AJ Bell was the latest model portfolio manager to remove alternatives and revert to equities and bonds when it shook up its strategic asset allocation last month. This is becoming a trend; St James’s Place removed alternatives from its Polaris fund-of-funds range last year and FE Investments cut the majority of its absolute return exposure in March 2020.
Opinion remains divided, however. Hawksmoor Investment Management, TAM Asset Management and Schroder Investment Solutions hold a range of alternative investments, while Shard Capital uses managed futures funds.
Below, AJ Bell, FE Investments and St. James’s Place explain why they believe equities, bonds and cash are all investors need.
St James’s Place: Alternatives have left Polaris but remain within SJP’s model portfolios
St. James’s Place used liquid alternatives as a bond substitute from the launch of its Polaris funds-of-funds range in 2022 until the first half of 2024, said Hamish Gibberd, portfolio strategies manager. “This allocation to liquid alternatives served our portfolios well through 2022 as we experienced sharp increases in global interest rates and government bond yields.”
After a substantial rise in bond yields, the wealth manager changed its fixed income allocation to neutral from underweight in June 2024 and removed alternatives. Gibberd expects interest rates to remain elevated for some time so the real yield opportunities and margin of safety from bonds have become more attractive.
Gibberd hasn’t ruled out moving the Polaris funds back into alternatives in the future, however. “While we believe the hurdle for liquid alternatives has moved higher in the current yield environment, we see some emerging risks across valuation, market concentration and macro uncertainty,” he said.
“We are therefore interested in exploring opportunities to deepen portfolio resilience on a forward looking basis, which includes researching specific strategies which may add further diversification.”
St. James’s Place still uses alternatives for its model portfolio range, however, where all the portfolios except the most adventurous have a 5% allocation to its SJP Diversified Assets fund.
FE Investments: Cash is the third asset class in a 60/40 portfolio
Rob Gleeson, chief investment officer of FE Investments, used to invest in absolute return funds to achieve a higher return than cash with low volatility. However, in practice he found alternatives to be expensive and routinely disappointing.
“They would be very stable and then they’d do something weird, like a spike or a drop. So you're getting cash-like returns most of the time, apart from sometimes,” he explained. “What you end up getting is not diversification, but unpredictability. What you're effectively signing up for is random returns.”
FE Investments held the Jupiter Absolute Return fund, an equity long/short strategy, at the outset of the Covid pandemic. When the market sold off, “the fund had a net short position so we thought ‘this is going to be fantastic, this fund’s going to really make a fortune’. Only it was long value, short growth, so it lost about 30%,” Gleeson said.
Alternative investments are complex, selecting managers requires a huge amount of time and effort and “your chances of getting lemon are really high”, he continued.
FE Investments’ tactical asset allocation signal has turned positive for alternatives because the risk of inflation rising – and thus bonds and equities becoming more correlated – has increased.
However, there is a third, underappreciated asset class in a 60/40 portfolio, which Gleeson is currently using instead of absolute return funds: cash.

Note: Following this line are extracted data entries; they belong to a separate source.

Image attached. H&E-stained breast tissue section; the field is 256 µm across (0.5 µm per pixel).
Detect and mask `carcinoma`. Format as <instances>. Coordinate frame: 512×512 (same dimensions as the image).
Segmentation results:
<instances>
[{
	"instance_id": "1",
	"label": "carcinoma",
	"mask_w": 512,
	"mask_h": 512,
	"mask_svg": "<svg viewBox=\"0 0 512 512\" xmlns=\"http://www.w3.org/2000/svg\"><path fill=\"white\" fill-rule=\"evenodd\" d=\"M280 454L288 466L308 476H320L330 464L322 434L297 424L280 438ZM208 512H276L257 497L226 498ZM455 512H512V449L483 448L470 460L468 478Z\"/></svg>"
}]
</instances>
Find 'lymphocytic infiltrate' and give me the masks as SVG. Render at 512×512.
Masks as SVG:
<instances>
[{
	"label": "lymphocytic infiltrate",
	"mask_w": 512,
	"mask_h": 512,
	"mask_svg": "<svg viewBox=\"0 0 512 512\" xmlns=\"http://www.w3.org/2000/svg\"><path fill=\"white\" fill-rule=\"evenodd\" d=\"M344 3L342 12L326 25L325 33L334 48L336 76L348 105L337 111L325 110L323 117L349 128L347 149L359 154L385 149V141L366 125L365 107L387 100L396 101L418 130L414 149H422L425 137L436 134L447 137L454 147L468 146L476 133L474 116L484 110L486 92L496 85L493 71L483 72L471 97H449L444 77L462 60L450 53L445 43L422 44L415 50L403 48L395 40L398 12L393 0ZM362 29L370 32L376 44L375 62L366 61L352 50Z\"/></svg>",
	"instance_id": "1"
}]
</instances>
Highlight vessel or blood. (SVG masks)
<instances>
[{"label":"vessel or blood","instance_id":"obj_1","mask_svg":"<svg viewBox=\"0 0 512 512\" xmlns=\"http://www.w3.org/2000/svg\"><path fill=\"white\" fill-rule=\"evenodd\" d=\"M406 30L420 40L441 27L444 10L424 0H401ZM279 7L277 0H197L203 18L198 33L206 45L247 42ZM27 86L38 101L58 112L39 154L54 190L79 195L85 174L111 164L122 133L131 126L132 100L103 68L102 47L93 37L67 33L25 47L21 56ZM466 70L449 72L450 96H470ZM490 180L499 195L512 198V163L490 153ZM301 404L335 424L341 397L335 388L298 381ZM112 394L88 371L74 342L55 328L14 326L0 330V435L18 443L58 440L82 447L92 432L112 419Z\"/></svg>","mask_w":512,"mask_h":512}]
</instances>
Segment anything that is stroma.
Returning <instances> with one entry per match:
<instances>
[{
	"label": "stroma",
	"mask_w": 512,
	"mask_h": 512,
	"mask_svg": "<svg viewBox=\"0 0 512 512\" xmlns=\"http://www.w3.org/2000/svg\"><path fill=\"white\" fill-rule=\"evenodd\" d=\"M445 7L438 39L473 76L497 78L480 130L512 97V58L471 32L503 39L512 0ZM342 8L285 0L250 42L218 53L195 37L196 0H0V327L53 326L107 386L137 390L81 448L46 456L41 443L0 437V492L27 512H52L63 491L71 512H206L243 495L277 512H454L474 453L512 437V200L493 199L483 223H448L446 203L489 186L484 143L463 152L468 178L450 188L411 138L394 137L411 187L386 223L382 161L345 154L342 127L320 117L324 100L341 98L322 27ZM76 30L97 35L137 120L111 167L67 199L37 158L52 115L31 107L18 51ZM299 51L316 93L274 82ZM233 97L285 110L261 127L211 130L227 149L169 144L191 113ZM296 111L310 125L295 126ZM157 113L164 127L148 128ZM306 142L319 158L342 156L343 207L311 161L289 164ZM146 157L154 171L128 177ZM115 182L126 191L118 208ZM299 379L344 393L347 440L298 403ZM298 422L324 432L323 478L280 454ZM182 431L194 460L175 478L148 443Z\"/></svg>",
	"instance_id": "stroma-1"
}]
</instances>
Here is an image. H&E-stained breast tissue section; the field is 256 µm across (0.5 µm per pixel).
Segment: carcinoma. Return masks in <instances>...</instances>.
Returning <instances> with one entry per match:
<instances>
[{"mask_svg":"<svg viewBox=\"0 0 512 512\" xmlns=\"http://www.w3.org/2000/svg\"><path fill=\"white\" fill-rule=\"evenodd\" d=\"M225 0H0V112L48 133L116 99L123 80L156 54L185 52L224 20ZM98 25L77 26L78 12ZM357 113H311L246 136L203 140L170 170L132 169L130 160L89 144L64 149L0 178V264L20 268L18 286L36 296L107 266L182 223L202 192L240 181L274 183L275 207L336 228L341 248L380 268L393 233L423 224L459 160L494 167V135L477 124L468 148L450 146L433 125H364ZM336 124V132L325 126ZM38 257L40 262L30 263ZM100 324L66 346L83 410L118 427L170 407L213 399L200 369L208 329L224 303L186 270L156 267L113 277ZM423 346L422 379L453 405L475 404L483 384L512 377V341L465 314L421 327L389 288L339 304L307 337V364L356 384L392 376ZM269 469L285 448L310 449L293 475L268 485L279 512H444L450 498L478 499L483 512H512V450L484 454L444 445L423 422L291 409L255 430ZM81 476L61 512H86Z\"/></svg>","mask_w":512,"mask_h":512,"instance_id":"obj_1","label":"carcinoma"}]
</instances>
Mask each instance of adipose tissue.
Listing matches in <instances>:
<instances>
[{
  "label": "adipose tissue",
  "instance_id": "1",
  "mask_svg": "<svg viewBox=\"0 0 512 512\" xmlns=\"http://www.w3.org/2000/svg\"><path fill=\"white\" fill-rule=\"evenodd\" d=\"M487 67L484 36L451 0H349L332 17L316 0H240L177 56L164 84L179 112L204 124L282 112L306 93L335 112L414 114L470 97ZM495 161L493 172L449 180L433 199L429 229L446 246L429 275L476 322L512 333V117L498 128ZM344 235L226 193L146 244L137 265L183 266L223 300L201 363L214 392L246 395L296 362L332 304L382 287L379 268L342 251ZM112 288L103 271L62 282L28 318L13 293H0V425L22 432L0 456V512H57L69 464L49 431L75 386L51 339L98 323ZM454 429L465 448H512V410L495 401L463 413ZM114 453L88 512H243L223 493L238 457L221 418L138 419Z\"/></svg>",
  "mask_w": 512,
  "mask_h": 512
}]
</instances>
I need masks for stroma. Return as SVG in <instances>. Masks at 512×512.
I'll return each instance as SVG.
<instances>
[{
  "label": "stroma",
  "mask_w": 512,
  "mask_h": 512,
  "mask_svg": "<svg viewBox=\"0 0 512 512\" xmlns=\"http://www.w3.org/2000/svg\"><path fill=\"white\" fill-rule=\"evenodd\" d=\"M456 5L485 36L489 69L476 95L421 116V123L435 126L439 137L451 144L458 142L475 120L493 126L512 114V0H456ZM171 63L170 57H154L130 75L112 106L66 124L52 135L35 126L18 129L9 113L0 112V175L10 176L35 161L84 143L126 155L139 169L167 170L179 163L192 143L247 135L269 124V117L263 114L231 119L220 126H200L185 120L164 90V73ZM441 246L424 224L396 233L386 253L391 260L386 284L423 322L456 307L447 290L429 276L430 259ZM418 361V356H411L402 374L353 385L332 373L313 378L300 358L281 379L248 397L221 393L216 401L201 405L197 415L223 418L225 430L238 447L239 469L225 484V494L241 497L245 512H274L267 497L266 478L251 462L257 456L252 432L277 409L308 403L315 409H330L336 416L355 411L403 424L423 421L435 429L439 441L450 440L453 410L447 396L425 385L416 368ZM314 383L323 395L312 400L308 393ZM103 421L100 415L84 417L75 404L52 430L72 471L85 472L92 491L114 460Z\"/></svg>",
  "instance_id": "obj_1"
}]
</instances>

Cash provides a real return of 2% at low cost, given UK interest rates are 4.5% and inflation is 2.5%.
“When rates are as high as this, for us it’s cash, because it's more predictable, it's cheaper and you're not having such a big return drag,” he said.
AJ Bell: ‘Property failed all our tests’
AJ Bell removed infrastructure and property from its strategic asset allocation last month after an annual review.
It had been investing in UK real estate investment trusts (REITs), coupled with shorter-dated index-linked gilts to dampen leverage and volatility, whilst providing a long-term real return.
James Flintoft, head of investment solutions, said: “Looking through the lens of correlation, drawdown and real return: property in a simple, transparent and low-cost form failed all our tests. To us it appears to be just another pro-cyclical asset class that we’ll look at tactically from now on.”
Global listed infrastructure “has failed to offer diversification benefits on several occasions in the past and produced drawdowns greater than that of the global equity market”, he continued. “As with property, we consider infrastructure to be just another equity sector, albeit sometimes lower beta.”